Correspondance de Gustave Flaubert/Tome 5/0798
Je regrette bien que vous ne puissiez faire avec moi ce petit voyage à Villeneuve. Je m’embête tellement en chemin de fer qu’au bout de cinq minutes je hurle d’ennui. On croit, dans le wagon, que c’est un chien oublié ; pas du tout, c’est M. Flaubert qui soupire ! Voilà pourquoi je désirais votre compagnie, mon cher vieux. Cela dit, passons (style Hugo).
J’enverrai votre lettre à Mme Régnier, et je ne doute pas que, dans son envie d’être imprimée, elle ne cède à vos exhortations ; mais si elle me demande mon avis là-dessus, je lui conseillerai de vous envoyer promener carrément (en admettant même que vous ayez raison). Oui, mon bon, et cela par système, entêtement, orgueil, et uniquement pour soutenir les principes.
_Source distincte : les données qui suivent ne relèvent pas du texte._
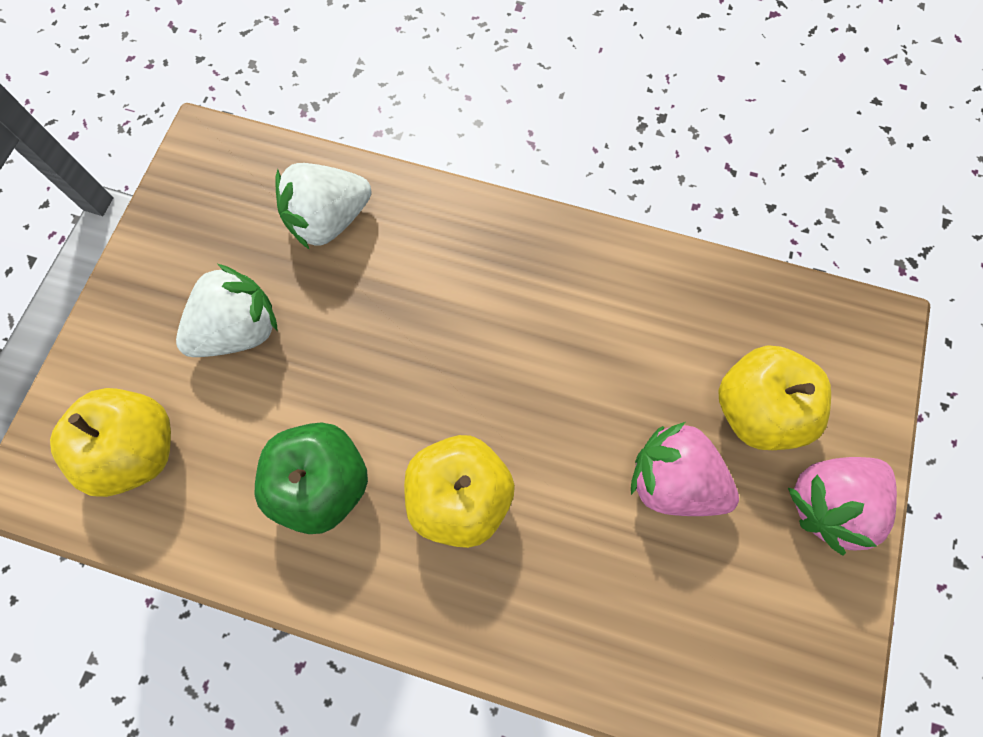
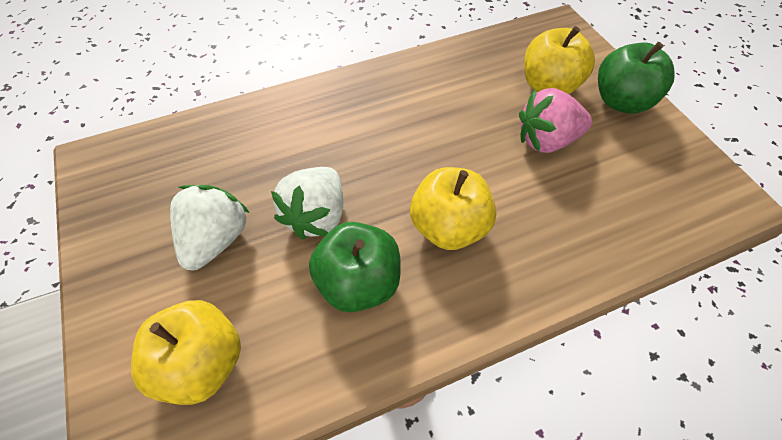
camera: 40 degrees left, 15 degrees down
(329, 220) = (224, 146): white strawberry -> white strawberry (316, 216)
(828, 503) = (621, 101): pink strawberry -> green apple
Ah ! que j’ai raison de ne pas écrire dans les journaux et quelles funestes boutiques (établissements) ! La manie qu’ils ont de corriger les manuscrits qu’on leur apporte finit par donner à toutes les œuvres la même absence d’originalité. S’il se publie cinq romans par an dans un journal, comme ces cinq livres sont corrigés par un seul homme ou par un comité ayant le même esprit, il en résulte cinq livres pareils. Voir comme exemple le style de la Revue des Deux Mondes. Tourgueneff m’a dit dernièrement que Buloz lui avait retranché quelque chose dans sa dernière nouvelle. Par cela seul, Tourgueneff a déchu dans mon estime. Il aurait dû jeter son manuscrit au nez de Buloz, avec une paire de gifles en sus et un crachat comme dessert ! Mme Sand aussi se laisse conseiller et rogner ! J’ai vu Chilly lui ouvrir des horizons esthétiques ! et elle s’y précipitait ! Il en était de même de Théo, au Moniteur, du temps de Turgan, etc. N… de D… ! De la part de pareils génies, je trouve que cette condescendance touche à l’improbité. Car, du moment que vous offrez une œuvre, si vous n’êtes pas un coquin, c’est que vous la trouvez bonne. Vous avez dû faire tous vos efforts, y mettre toute votre âme. Une individualité ne se substitue pas à une autre. Un livre est un organisme compliqué. Or toute amputation, tout changement pratiqué par un tiers le dénature. Il pourra être moins mauvais, n’importe, ce ne sera pas lui !
Mme Régnier n’est pas en cause, mais je vous assure, mon bon, que vous êtes sur une pente et que vous autres, journaux, vous contribuez par là encore à l’abaissement des caractères, à la dégradation, chaque jour plus grande, des choses intellectuelles.
Je vous montrerai le manuscrit de la Bovary, orné des corrections et suppressions de la Revue de Paris. C’est curieux. On m’objectait, pour me calmer, l’exemple d’Arn. Frémy et d’Éd. Delessert.
Il est certain que Chateaubriand aurait gâté un manuscrit de Voltaire et que Mérimée n’aurait pu corriger Balzac. Bref, nous nous sommes si bien fâchés que mon procès est sorti. Ces messieurs avaient tort, et pourtant quels malins ! Laurent-Pichat, le bon Du Camp et le père Kauffmann de Lyon, fort en soieries, Fovard, notaire. Là-dessus, mon vieux, je vous bécote.